Top of page

“How Do I Read a Poem?” with Tracy K. Smith

Share this post:

The following is a piece written by U.S. Poet Laureate Tracy K. Smith as part of the Library of Congress Magazine’s “How Do I?” series. It is reprinted from the September–October back-to-school issue of LCM, the Library of Congress Magazine. The issue is available in its entirety online.

U.S. Poet Laureate Tracy K. Smith talks with students at the Santa Fe Indian School in New Mexico. Photo by Shawn Miller.

Like a stranger in somebody else’s home, I proceed gently with a new poem, taking things in rather than trying to bend them to my own habits, tastes or expectations.

Along the way, I take stock of what I notice.

What does the poem itself teach me about how to go about reading and responding to it? What information does the title contain? What kind of expectation does it establish? How does the first line of the poem go about responding to that expectation?

Is there any effect of the visual shape of the poem? How does the poem use white space, and how do I move through the lines of the poem as a result of how they are formatted?

In addition to following the sense of the sentence, I observe lines as individual units. Which lines seem to carry the most weight in the poem? Why?

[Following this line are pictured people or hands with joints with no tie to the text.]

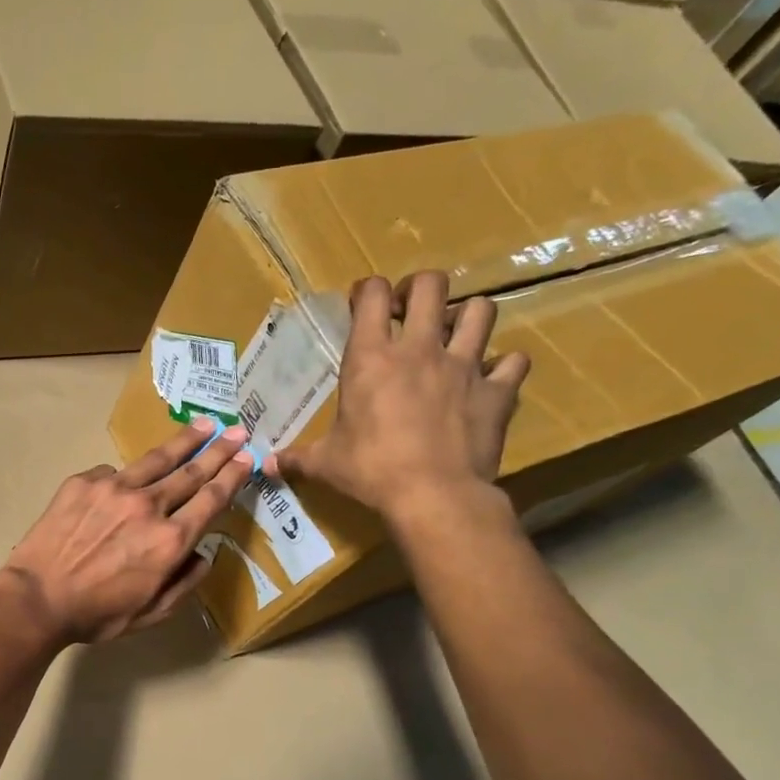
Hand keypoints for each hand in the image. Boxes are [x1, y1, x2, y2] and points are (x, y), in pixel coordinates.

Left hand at [0, 418, 254, 645]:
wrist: (36, 598)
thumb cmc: (96, 614)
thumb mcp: (152, 613)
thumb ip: (185, 583)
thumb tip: (205, 555)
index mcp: (170, 540)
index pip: (211, 499)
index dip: (232, 476)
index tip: (247, 458)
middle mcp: (148, 506)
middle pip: (191, 471)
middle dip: (218, 450)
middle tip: (236, 431)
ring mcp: (114, 488)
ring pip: (156, 459)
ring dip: (184, 441)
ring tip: (202, 425)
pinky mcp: (84, 482)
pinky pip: (114, 473)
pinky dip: (126, 477)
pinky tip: (126, 482)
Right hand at [268, 272, 529, 519]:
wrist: (433, 495)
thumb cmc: (371, 471)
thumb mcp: (325, 464)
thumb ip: (296, 458)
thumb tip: (265, 466)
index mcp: (371, 358)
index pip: (373, 295)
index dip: (369, 290)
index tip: (364, 302)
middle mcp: (420, 349)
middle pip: (431, 285)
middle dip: (420, 289)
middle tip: (411, 310)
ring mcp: (464, 365)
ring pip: (481, 309)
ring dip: (468, 317)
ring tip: (455, 336)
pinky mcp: (497, 390)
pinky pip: (514, 361)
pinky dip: (504, 365)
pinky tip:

Sometimes a poem’s literal or linear meaning is less essential than the effect it produces. In addition to looking for what a poem is “saying,” I try doing the following:

Listen to the music of the poem’s language. How do the sounds of words create drama, meaning and tone?

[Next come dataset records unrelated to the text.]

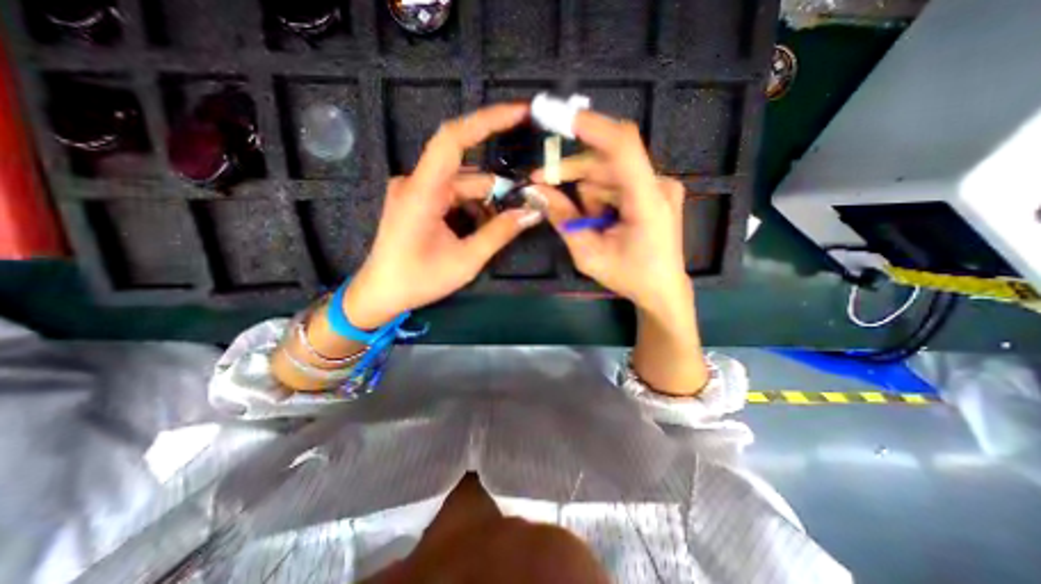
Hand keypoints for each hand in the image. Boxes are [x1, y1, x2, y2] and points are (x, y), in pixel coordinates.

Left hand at [348, 102, 544, 328]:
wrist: (381, 294)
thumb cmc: (419, 280)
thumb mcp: (466, 260)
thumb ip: (499, 233)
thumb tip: (532, 213)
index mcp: (422, 191)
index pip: (453, 138)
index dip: (487, 121)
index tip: (520, 114)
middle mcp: (416, 182)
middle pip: (467, 172)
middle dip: (498, 189)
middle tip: (526, 205)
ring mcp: (416, 191)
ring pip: (462, 186)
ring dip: (486, 203)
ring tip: (505, 225)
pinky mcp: (418, 201)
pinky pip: (453, 196)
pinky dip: (472, 208)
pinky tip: (484, 227)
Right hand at [529, 113, 706, 393]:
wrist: (663, 290)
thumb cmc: (629, 277)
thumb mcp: (588, 254)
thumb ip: (563, 220)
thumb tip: (537, 190)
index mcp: (647, 202)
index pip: (623, 147)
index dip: (592, 127)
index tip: (559, 118)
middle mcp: (659, 184)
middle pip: (608, 160)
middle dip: (574, 172)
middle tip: (544, 184)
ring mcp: (660, 185)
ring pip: (610, 172)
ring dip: (589, 192)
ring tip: (590, 223)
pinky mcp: (656, 190)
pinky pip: (619, 180)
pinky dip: (602, 195)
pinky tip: (602, 218)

Look at the images in the poem. From what kinds of contexts are they drawn? What do these images connote on their own and in conjunction with one another? What is the cumulative effect of the images in the poem?

Where does the transformation, turn or “discovery” take place in this poem? What changes as a result?

What does the poem cause me to notice or take new stock of? What questions does it raise?

I try to consider and feel all of the many things the poem has made me notice, and to let those things—the effects of the poem—mingle a while. I look at the title again to see how my experience of the poem affirms or changes my initial understanding of the title.

Then I read the whole poem again, a little less like a strange guest this time.